Anonymous 16 January 16 08:39

I'm studying the LPC at Guildford. What a mistake that was. The 24 hour PLR assessment was a disaster where there were errors on the paper which were corrected by email three hours in. We then couldn't access the databases needed to answer the questions which suggests that the system hadn't been tested and then 20 minutes in to the business exam we had to stop to write
Our own erratum!

Roll On Friday 18 January 16 22:21

There were errors on the Business exam a few years ago when I did it. I wonder how long it will take for them to impose a level of quality control?

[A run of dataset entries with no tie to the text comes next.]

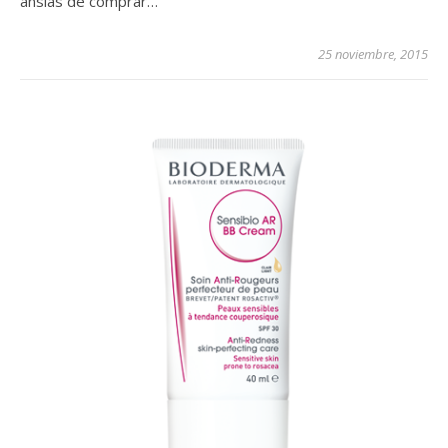
ansias de comprar…
25 noviembre, 2015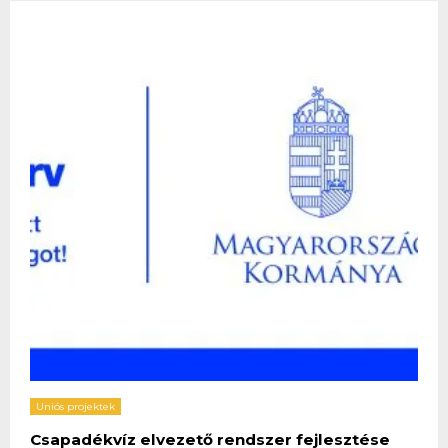
Uniós projektek
Csapadékvíz elvezető rendszer fejlesztése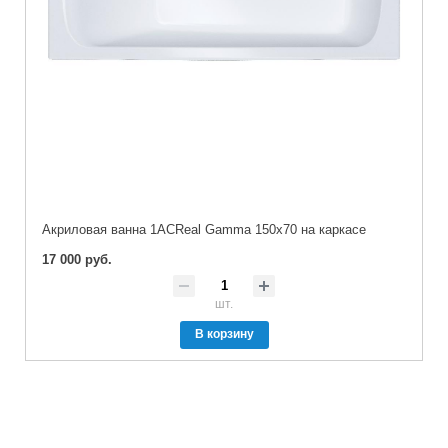
Акриловая ванна 1ACReal Gamma 150х70 на каркасе
17 000 руб.
шт.
В корзину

Anonymous 08 March 16 01:06

They have now made two new errors on the Advocacy exam. The first assessment of the new term. They also informed everyone of the first drafting mistake many hours before informing us of the second, which means there is now a version 3 of the Advocacy paper. About a third of the papers have been bungled enough for all students to receive a free resit. By contrast there was not one 'procedural defect' in both my undergraduate degree, or my conversion course. I'm actually doing quite well, but it feels like we are paying a substantial amount of money to be guinea pigs for a new course. It's especially galling if the exams consistently have mistakes in them. I paid for an education in Legal Practice, rather than an in depth explanation of how UoLs new exams work, and ass-covering offers to take my exams at a later date because 'attention to detail' doesn't apply to them.